#### [Study text]
=== Section Start ===

ROS-Responsive mPEG–PCL Nanoparticles for Co-Delivery of Paclitaxel Prodrug and R848 in Synergistic Chemo-Immunotherapy

Abstract

Chemo-immunotherapy aims to integrate chemotherapy-induced antigen release with innate immune activation to achieve enhanced antitumor efficacy. However, the pharmacokinetic mismatch and systemic toxicity of free small molecules often compromise the synergistic effects. Herein, we propose a reactive oxygen species (ROS)-responsive nanoplatform based on mPEG–PCL for the co-delivery of a paclitaxel (PTX) prodrug and the TLR7/8 agonist R848. The nanoparticles remain stable under physiological conditions while releasing drug in oxidative tumor microenvironments, thereby achieving synchronous intratumoral delivery and activation. In vitro, the system exhibited efficient intracellular uptake and potent cytotoxicity against tumor cells while maintaining low toxicity toward normal cells due to prodrug design. Moreover, the platform effectively induced immunogenic cell death and promoted dendritic cell maturation, highlighting its capacity for chemo-immunotherapeutic synergy. This co-delivery strategy provides a versatile approach to realize controllable and safe chemo-immunotherapy through stimuli-responsive nanomedicine design.

=== Section End ===

#### [Required action 1]
Summarize the nanoparticle abstract in two sentences.
#### [Required action 2]
In one sentence, explain why, according to the nanoparticle abstract, the system maintained low toxicity toward normal cells.
The material after this point is unrelated to the abstract.

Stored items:
=== Section Start ===

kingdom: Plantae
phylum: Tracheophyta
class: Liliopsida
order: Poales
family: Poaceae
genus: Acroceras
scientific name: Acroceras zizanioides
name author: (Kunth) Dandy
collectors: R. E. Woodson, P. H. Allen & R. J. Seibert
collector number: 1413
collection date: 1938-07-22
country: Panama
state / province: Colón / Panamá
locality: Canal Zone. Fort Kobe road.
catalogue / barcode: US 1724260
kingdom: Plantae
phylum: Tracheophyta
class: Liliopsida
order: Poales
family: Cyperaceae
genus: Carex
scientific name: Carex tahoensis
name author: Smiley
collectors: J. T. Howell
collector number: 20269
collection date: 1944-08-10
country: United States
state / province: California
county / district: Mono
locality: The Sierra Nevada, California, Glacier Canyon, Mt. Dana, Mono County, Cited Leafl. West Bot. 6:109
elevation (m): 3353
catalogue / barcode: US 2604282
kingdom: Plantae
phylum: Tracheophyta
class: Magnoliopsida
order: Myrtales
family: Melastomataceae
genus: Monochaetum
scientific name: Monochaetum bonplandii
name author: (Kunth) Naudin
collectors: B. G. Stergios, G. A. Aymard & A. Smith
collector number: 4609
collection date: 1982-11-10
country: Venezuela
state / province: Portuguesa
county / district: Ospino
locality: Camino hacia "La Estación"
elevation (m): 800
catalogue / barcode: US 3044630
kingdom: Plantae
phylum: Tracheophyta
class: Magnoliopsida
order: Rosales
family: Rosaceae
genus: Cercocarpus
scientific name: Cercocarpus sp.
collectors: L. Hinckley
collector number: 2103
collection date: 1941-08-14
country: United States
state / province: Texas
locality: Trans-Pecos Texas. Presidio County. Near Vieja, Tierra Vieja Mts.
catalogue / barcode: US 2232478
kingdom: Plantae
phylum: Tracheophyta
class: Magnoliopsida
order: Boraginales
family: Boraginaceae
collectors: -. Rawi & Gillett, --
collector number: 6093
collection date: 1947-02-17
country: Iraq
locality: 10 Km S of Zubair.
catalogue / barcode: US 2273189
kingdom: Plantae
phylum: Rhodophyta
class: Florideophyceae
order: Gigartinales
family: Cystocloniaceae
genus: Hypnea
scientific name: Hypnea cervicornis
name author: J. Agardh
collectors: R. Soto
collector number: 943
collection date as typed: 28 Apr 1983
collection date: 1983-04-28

=== Section End ===

#### [Reply 1]
The abstract proposes an ROS-responsive mPEG–PCL nanoplatform that co-delivers a paclitaxel prodrug and the TLR7/8 agonist R848, remaining stable under physiological conditions while releasing drug in oxidative tumor microenvironments. In vitro, the system showed efficient intracellular uptake, potent cytotoxicity against tumor cells with low toxicity toward normal cells, and induction of immunogenic cell death and dendritic cell maturation.

#### [Reply 2]
The abstract attributes the low toxicity toward normal cells to the prodrug design.